WHAT THE TASK ASKS
All of the data should be given again word for word, though the images are to be left out.

STORED DATA
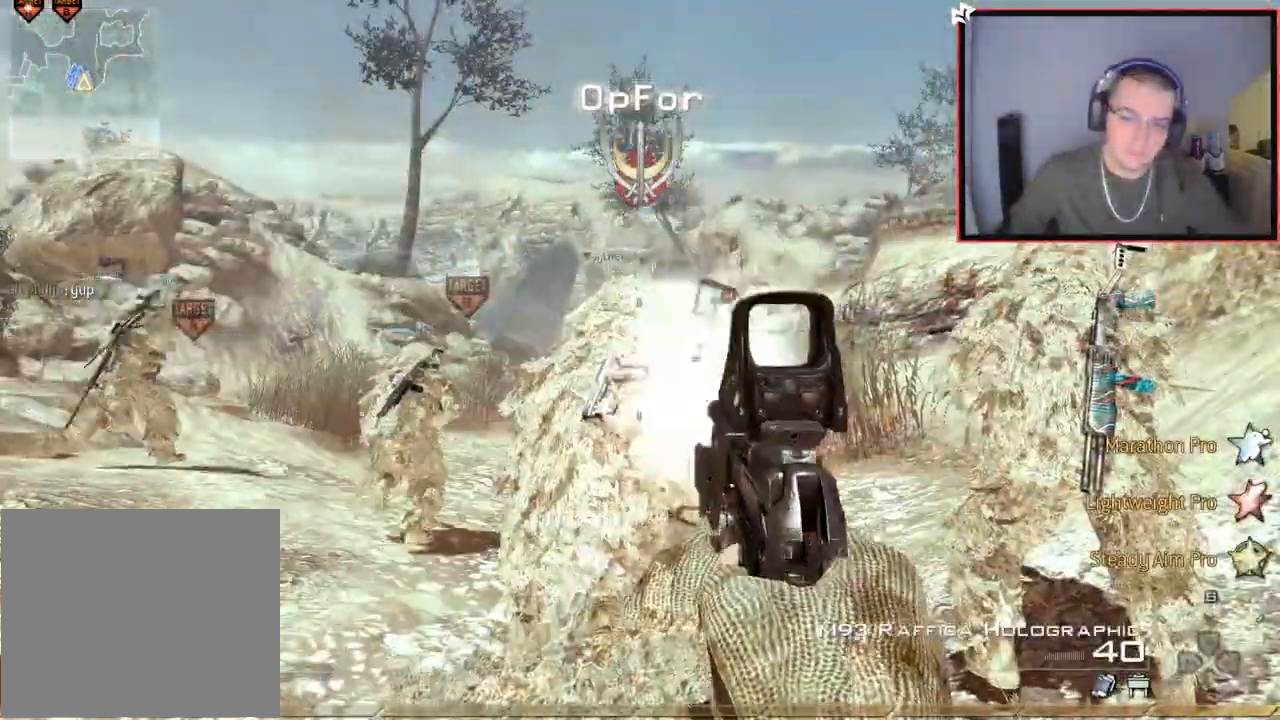
{"buttons": [], "left_stick": "center", "right_stick": "center", "events": [[16, "SQUARE", "up"], [150, "SQUARE", "down"], [167, "R2", "down"], [317, "R2", "up"], [333, "SQUARE", "up"]]}
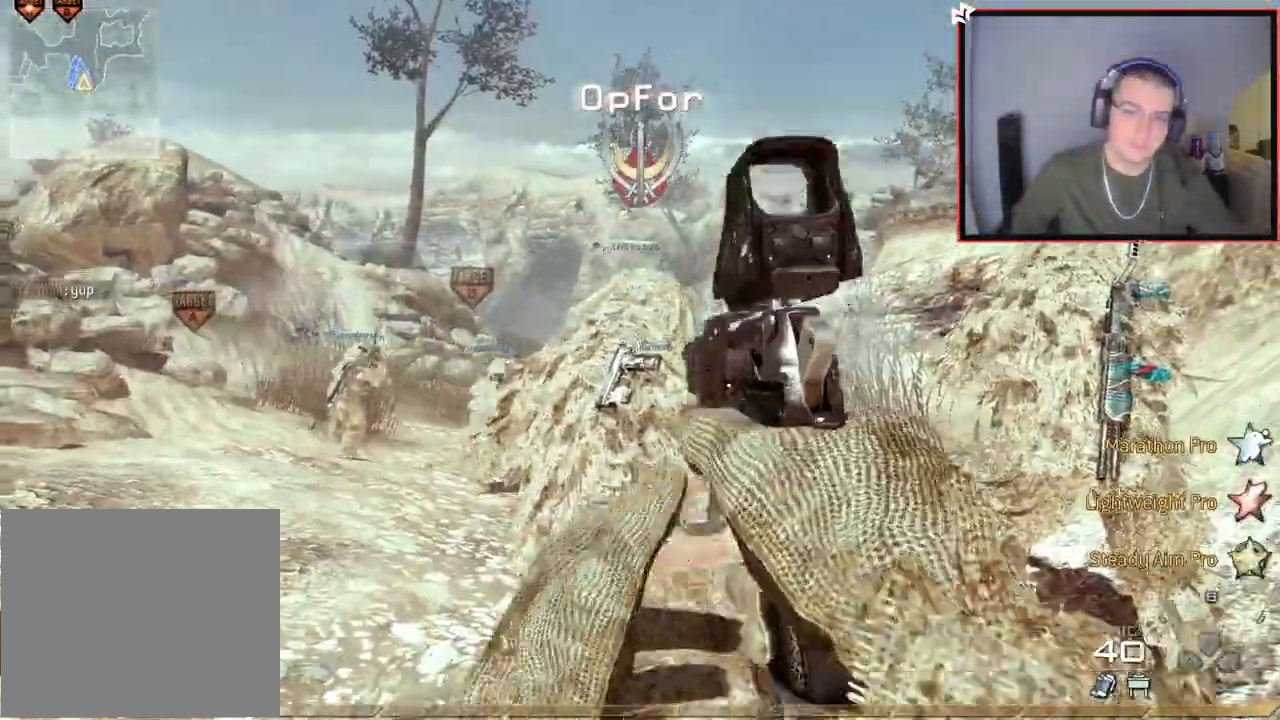
{"buttons": [], "left_stick": "center", "right_stick": "center", "events": []}
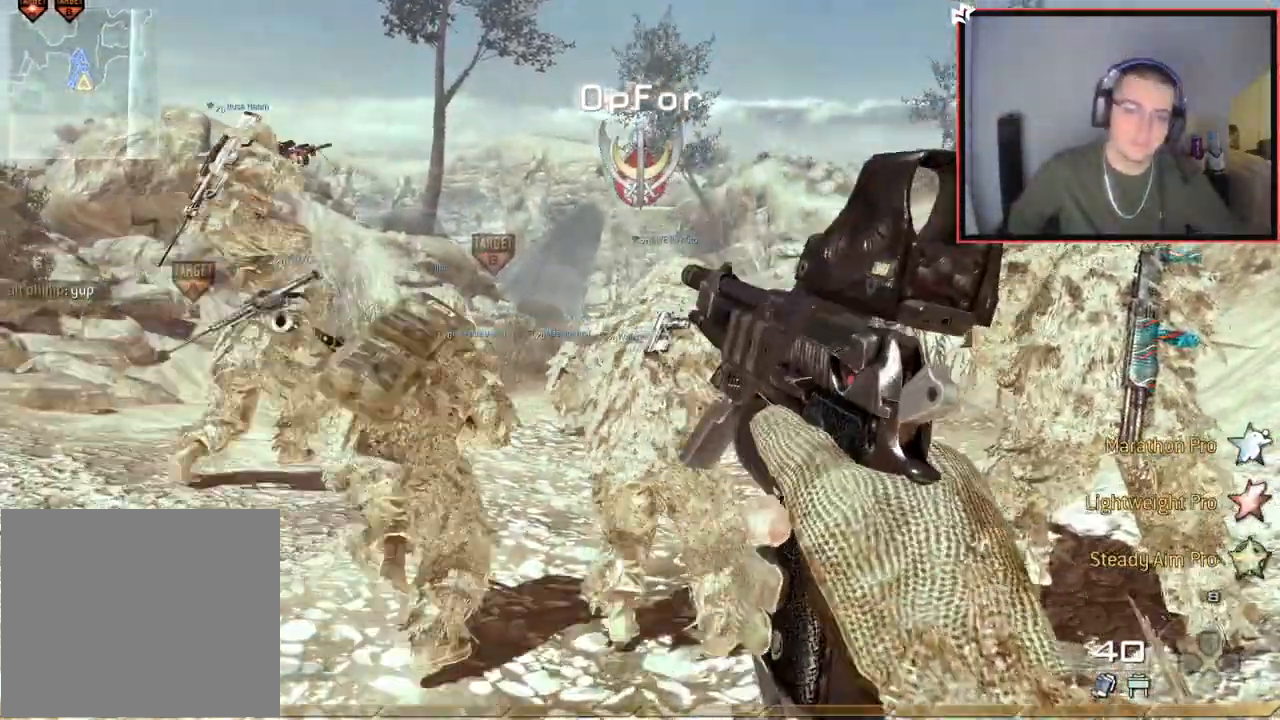
{"buttons": ["L3"], "left_stick": "up", "right_stick": "center", "events": [[150, "left_stick", "up"], [167, "CROSS", "down"], [267, "CROSS", "up"], [400, "L3", "down"], [400, "right_stick", "left"], [500, "right_stick", "center"]]}
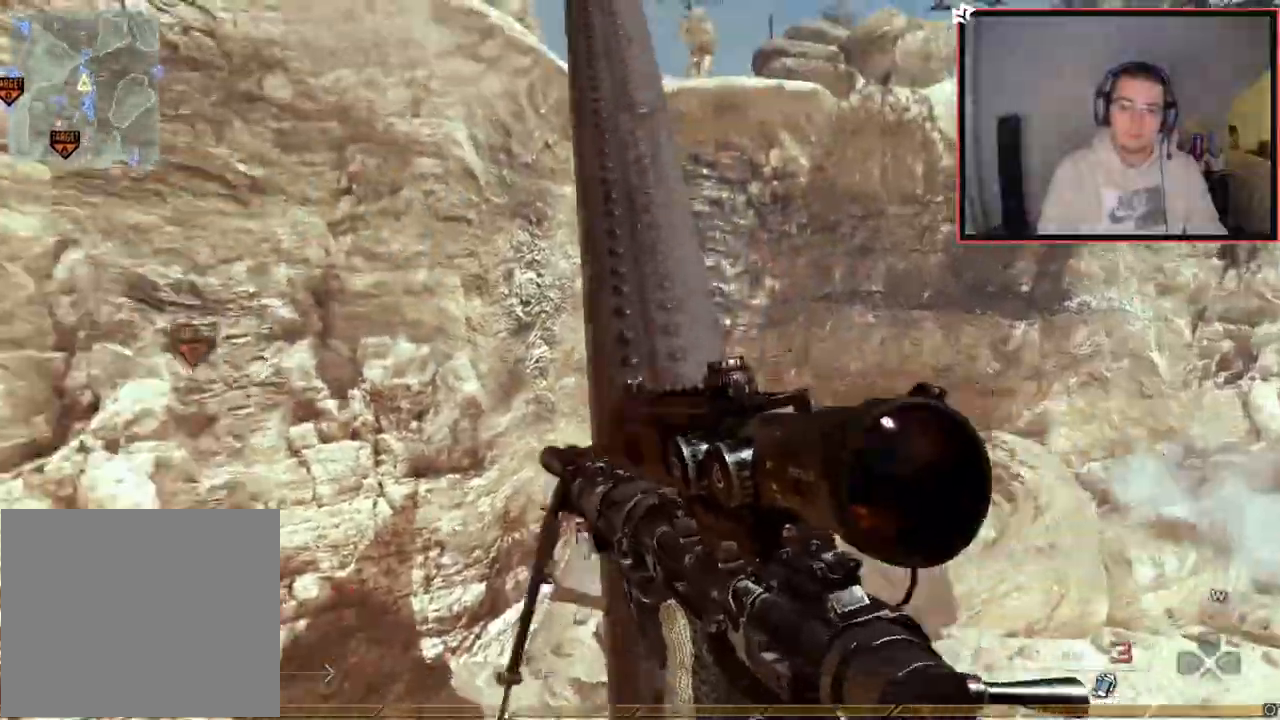
{"buttons": ["L1"], "left_stick": "up", "right_stick": "center", "events": [[84, "L3", "up"], [84, "TRIANGLE", "down"], [167, "TRIANGLE", "up"], [234, "TRIANGLE", "down"], [300, "TRIANGLE", "up"], [384, "L1", "down"]]}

OUTPUT OF THE TASK
{"buttons": [], "left_stick": "center", "right_stick": "center", "events": [[16, "SQUARE", "up"], [150, "SQUARE", "down"], [167, "R2", "down"], [317, "R2", "up"], [333, "SQUARE", "up"]]}
{"buttons": [], "left_stick": "center", "right_stick": "center", "events": []}
{"buttons": ["L3"], "left_stick": "up", "right_stick": "center", "events": [[150, "left_stick", "up"], [167, "CROSS", "down"], [267, "CROSS", "up"], [400, "L3", "down"], [400, "right_stick", "left"], [500, "right_stick", "center"]]}
{"buttons": ["L1"], "left_stick": "up", "right_stick": "center", "events": [[84, "L3", "up"], [84, "TRIANGLE", "down"], [167, "TRIANGLE", "up"], [234, "TRIANGLE", "down"], [300, "TRIANGLE", "up"], [384, "L1", "down"]]}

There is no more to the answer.